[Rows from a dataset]
--

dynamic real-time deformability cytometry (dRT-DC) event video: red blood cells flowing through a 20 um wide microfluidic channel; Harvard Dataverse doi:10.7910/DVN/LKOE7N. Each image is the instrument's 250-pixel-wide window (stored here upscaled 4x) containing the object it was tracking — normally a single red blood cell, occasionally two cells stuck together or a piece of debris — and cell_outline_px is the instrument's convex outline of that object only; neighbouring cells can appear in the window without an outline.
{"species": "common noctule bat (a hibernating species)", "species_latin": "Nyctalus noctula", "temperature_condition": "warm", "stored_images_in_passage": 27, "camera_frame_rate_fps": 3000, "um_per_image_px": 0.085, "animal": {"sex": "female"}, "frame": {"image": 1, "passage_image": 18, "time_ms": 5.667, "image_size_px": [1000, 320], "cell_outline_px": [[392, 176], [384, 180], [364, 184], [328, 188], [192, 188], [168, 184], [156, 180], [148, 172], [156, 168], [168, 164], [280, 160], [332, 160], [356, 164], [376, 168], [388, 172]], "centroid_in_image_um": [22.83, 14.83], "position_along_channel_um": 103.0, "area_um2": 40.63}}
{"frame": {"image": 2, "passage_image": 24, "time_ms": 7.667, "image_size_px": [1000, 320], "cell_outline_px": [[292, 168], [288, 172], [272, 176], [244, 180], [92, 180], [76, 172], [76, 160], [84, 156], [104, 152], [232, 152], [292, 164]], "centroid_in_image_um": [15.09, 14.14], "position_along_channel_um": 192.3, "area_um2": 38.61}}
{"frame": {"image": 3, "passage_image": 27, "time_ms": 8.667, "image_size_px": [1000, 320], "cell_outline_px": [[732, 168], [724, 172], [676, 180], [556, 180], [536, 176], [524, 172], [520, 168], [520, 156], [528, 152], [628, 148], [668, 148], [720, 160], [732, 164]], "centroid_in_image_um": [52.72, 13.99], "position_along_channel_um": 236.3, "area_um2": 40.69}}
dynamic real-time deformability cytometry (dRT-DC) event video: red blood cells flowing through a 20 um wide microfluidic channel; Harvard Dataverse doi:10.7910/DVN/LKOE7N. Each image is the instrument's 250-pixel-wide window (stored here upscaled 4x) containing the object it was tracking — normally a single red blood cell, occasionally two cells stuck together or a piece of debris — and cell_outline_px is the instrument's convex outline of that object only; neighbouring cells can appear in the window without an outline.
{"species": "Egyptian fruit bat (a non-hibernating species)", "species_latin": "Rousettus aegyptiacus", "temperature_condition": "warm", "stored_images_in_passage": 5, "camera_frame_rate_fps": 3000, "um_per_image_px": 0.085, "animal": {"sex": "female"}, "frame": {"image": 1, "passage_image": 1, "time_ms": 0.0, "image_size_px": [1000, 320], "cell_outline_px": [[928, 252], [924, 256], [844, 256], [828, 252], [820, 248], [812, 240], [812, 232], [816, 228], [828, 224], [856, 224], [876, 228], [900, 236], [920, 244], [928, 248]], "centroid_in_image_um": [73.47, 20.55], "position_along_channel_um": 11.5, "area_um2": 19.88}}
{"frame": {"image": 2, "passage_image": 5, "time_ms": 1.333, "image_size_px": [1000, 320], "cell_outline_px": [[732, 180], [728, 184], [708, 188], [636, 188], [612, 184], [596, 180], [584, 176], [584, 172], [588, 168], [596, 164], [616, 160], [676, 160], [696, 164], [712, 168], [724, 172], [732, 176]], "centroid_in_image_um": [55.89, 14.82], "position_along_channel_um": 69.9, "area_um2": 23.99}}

--

Stated task: Return each entry from above without altering a single character.

Answer to the task:
dynamic real-time deformability cytometry (dRT-DC) event video: red blood cells flowing through a 20 um wide microfluidic channel; Harvard Dataverse doi:10.7910/DVN/LKOE7N. Each image is the instrument's 250-pixel-wide window (stored here upscaled 4x) containing the object it was tracking — normally a single red blood cell, occasionally two cells stuck together or a piece of debris — and cell_outline_px is the instrument's convex outline of that object only; neighbouring cells can appear in the window without an outline.
{"species": "common noctule bat (a hibernating species)", "species_latin": "Nyctalus noctula", "temperature_condition": "warm", "stored_images_in_passage": 27, "camera_frame_rate_fps": 3000, "um_per_image_px": 0.085, "animal": {"sex": "female"}, "frame": {"image": 1, "passage_image": 18, "time_ms": 5.667, "image_size_px": [1000, 320], "cell_outline_px": [[392, 176], [384, 180], [364, 184], [328, 188], [192, 188], [168, 184], [156, 180], [148, 172], [156, 168], [168, 164], [280, 160], [332, 160], [356, 164], [376, 168], [388, 172]], "centroid_in_image_um": [22.83, 14.83], "position_along_channel_um": 103.0, "area_um2": 40.63}}
{"frame": {"image": 2, "passage_image": 24, "time_ms": 7.667, "image_size_px": [1000, 320], "cell_outline_px": [[292, 168], [288, 172], [272, 176], [244, 180], [92, 180], [76, 172], [76, 160], [84, 156], [104, 152], [232, 152], [292, 164]], "centroid_in_image_um": [15.09, 14.14], "position_along_channel_um": 192.3, "area_um2": 38.61}}
{"frame": {"image": 3, "passage_image": 27, "time_ms": 8.667, "image_size_px": [1000, 320], "cell_outline_px": [[732, 168], [724, 172], [676, 180], [556, 180], [536, 176], [524, 172], [520, 168], [520, 156], [528, 152], [628, 148], [668, 148], [720, 160], [732, 164]], "centroid_in_image_um": [52.72, 13.99], "position_along_channel_um": 236.3, "area_um2": 40.69}}
dynamic real-time deformability cytometry (dRT-DC) event video: red blood cells flowing through a 20 um wide microfluidic channel; Harvard Dataverse doi:10.7910/DVN/LKOE7N. Each image is the instrument's 250-pixel-wide window (stored here upscaled 4x) containing the object it was tracking — normally a single red blood cell, occasionally two cells stuck together or a piece of debris — and cell_outline_px is the instrument's convex outline of that object only; neighbouring cells can appear in the window without an outline.
{"species": "Egyptian fruit bat (a non-hibernating species)", "species_latin": "Rousettus aegyptiacus", "temperature_condition": "warm", "stored_images_in_passage": 5, "camera_frame_rate_fps": 3000, "um_per_image_px": 0.085, "animal": {"sex": "female"}, "frame": {"image": 1, "passage_image": 1, "time_ms": 0.0, "image_size_px": [1000, 320], "cell_outline_px": [[928, 252], [924, 256], [844, 256], [828, 252], [820, 248], [812, 240], [812, 232], [816, 228], [828, 224], [856, 224], [876, 228], [900, 236], [920, 244], [928, 248]], "centroid_in_image_um": [73.47, 20.55], "position_along_channel_um": 11.5, "area_um2": 19.88}}
{"frame": {"image": 2, "passage_image": 5, "time_ms": 1.333, "image_size_px": [1000, 320], "cell_outline_px": [[732, 180], [728, 184], [708, 188], [636, 188], [612, 184], [596, 180], [584, 176], [584, 172], [588, 168], [596, 164], [616, 160], [676, 160], [696, 164], [712, 168], [724, 172], [732, 176]], "centroid_in_image_um": [55.89, 14.82], "position_along_channel_um": 69.9, "area_um2": 23.99}}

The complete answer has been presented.